Thats what I thought I said but my mind is shot!


----------



## smith family kennels (Jan 10, 2009)

lmao............


----------



## nate (Oct 15, 2008)

hell i got scared for a second my bulldog loving ass tried to pet lilbit and she didnt like that and tia got upset at her(she is a dady's girl to) i just glad laura had a grip i think would have cried like a lil girl if they had locked up 
imo the 2 best looking bitch dog's there (most where over weight or they werent worked so the got one cup a day ) i am tring to judge but i am who i am .I dont even let my satffy get that fat and it's the dog's fault your an lazy pos feed them .
and that why we dont go to fun shows much i can deal with a dog that a little heavy but one thats not geting feed mmmmmmm yeah i am sure you know what i saying

and sadie i  realy was looking foward to meeting you i owe you a huge 
now i dont  i got stood up like a fat chick on porm night lol i hope you feel better


----------



## Sadie (Jun 18, 2008)

nate said:


> hell i got scared for a second my bulldog loving ass tried to pet lilbit and she didnt like that and tia got upset at her(she is a dady's girl to) i just glad laura had a grip i think would have cried like a lil girl if they had locked up
> imo the 2 best looking bitch dog's there (most where over weight or they werent worked so the got one cup a day ) i am tring to judge but i am who i am .I dont even let my satffy get that fat and it's the dog's fault your an lazy pos feed them .
> and that why we dont go to fun shows much i can deal with a dog that a little heavy but one thats not geting feed mmmmmmm yeah i am sure you know what i saying
> 
> ...


Hahahaha!!! I am sorry nate I wanted to meet all you guys too!!! I can't believe I got the damn flu  I am still sick as a dog... But don't worry we will def meet up at the next one ...

• Exercise prompt: Write what comes next in the forum thread about the dog show, starting after its final post.

• Record excerpts:
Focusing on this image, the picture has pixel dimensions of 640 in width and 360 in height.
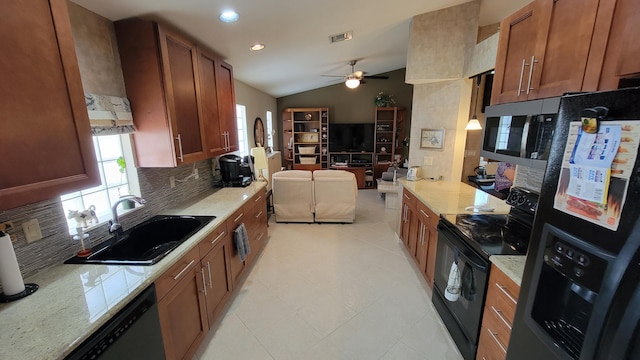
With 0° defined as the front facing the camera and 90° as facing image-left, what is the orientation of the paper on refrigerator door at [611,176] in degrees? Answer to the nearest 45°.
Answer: approximately 45°

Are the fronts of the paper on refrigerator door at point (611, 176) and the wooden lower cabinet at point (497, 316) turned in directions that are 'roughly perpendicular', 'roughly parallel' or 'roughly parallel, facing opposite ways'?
roughly parallel

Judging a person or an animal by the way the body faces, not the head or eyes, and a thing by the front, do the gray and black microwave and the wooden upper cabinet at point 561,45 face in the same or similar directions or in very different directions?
same or similar directions

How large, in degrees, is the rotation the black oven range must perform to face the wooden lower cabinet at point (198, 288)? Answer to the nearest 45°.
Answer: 0° — it already faces it

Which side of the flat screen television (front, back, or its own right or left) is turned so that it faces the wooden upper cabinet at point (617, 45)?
front

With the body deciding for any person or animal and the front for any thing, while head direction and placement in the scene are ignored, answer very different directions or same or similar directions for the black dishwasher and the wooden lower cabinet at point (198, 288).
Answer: same or similar directions

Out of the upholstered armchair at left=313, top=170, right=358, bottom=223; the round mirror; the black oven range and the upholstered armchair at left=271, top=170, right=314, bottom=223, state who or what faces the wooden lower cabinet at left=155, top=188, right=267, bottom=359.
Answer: the black oven range

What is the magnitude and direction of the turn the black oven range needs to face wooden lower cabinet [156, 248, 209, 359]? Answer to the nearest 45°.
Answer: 0° — it already faces it

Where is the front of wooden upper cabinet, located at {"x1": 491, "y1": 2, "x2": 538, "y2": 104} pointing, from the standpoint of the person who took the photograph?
facing the viewer and to the left of the viewer

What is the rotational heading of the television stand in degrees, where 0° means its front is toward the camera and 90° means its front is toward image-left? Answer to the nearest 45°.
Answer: approximately 0°

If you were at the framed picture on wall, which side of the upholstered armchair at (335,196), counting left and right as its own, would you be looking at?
right

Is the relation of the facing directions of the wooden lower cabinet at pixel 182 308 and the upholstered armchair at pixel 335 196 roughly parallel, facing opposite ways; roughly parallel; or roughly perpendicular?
roughly perpendicular

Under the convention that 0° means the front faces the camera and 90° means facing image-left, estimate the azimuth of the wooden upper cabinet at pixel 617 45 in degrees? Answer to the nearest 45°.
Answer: approximately 45°

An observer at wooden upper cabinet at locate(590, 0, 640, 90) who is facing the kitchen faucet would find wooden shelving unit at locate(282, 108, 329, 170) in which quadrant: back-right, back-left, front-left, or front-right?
front-right

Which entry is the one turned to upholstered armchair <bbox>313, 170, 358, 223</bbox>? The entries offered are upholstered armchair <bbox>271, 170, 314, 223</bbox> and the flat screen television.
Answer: the flat screen television

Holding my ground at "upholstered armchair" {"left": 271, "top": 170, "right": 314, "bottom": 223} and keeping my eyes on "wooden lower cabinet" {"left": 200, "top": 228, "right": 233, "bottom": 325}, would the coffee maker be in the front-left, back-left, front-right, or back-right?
front-right

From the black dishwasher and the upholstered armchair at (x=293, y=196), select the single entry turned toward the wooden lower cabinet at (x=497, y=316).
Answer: the black dishwasher

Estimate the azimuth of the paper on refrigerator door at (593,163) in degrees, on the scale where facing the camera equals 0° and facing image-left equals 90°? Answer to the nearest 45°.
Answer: approximately 45°
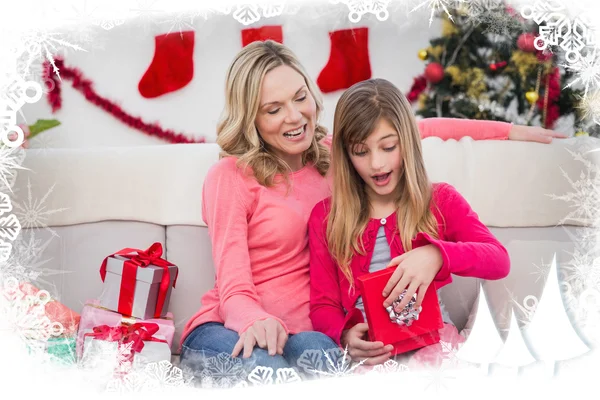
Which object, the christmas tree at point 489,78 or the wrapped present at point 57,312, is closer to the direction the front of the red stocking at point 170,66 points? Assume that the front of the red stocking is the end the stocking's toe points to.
the wrapped present

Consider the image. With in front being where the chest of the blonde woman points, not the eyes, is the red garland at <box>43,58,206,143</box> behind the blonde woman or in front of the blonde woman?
behind

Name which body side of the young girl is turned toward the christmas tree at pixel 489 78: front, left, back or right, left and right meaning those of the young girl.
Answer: back
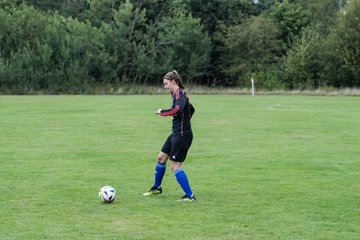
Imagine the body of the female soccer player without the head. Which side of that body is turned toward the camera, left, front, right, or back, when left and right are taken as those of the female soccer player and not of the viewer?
left

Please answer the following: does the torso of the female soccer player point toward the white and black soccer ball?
yes
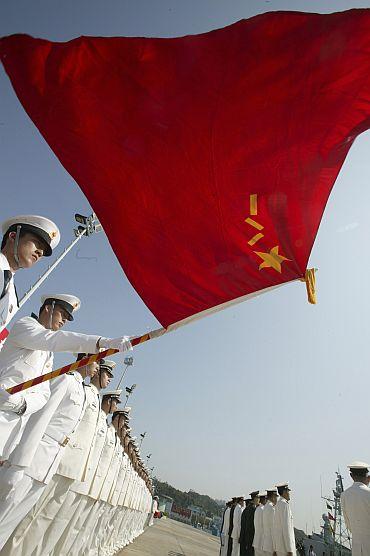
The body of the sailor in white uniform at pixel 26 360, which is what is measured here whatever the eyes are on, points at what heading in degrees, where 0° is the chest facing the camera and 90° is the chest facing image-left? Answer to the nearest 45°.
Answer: approximately 315°

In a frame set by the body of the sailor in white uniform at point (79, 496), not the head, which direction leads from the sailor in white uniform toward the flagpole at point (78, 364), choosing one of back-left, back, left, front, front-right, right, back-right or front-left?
front-right

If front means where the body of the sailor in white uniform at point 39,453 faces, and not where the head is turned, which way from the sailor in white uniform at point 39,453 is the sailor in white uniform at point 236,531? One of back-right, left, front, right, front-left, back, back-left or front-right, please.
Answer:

• Result:
----------



## Pitwoman (Aug 18, 2008)

That would be velli2008 or Ashley, I'll pm her if you want me too or you can :roll:


----------



## smith family kennels (Jan 10, 2009)

i got em all thanks though marty sent me a pm telling me they were up


----------



## Marty (Dec 10, 2005)

Thanks to velli2008 or Ashley I have a few more pics of lilbit to share...


----------



## smith family kennels (Jan 10, 2009)

i should look mine up lol but im to lazy


----------



## Marty (Dec 10, 2005)

I'm trying to get her to send the last one full size, I thought it was a good shot of her


----------



## smith family kennels (Jan 10, 2009)

yeah it was i like it i got mine on my computer i just don't want to mess with photobucket lol


----------



## dan'sgrizz (Oct 22, 2008)

LIL BIT WOO WOO! lookin good...I BELIEVE IN MIRACLES....woooHOOOO....YOU SEXY THANG!


----------



## nate (Oct 15, 2008)

like i said i got double up on my training she gave us a run for our money


----------



## razors_edge (Jun 2, 2009)

great lookin pics and dogs....looks like u really put ur time and effort into training them....


----------



## PitBullSwagga (Jun 1, 2009)

dude that is sooooooo coooool! i wana do that! rock on with your bad self!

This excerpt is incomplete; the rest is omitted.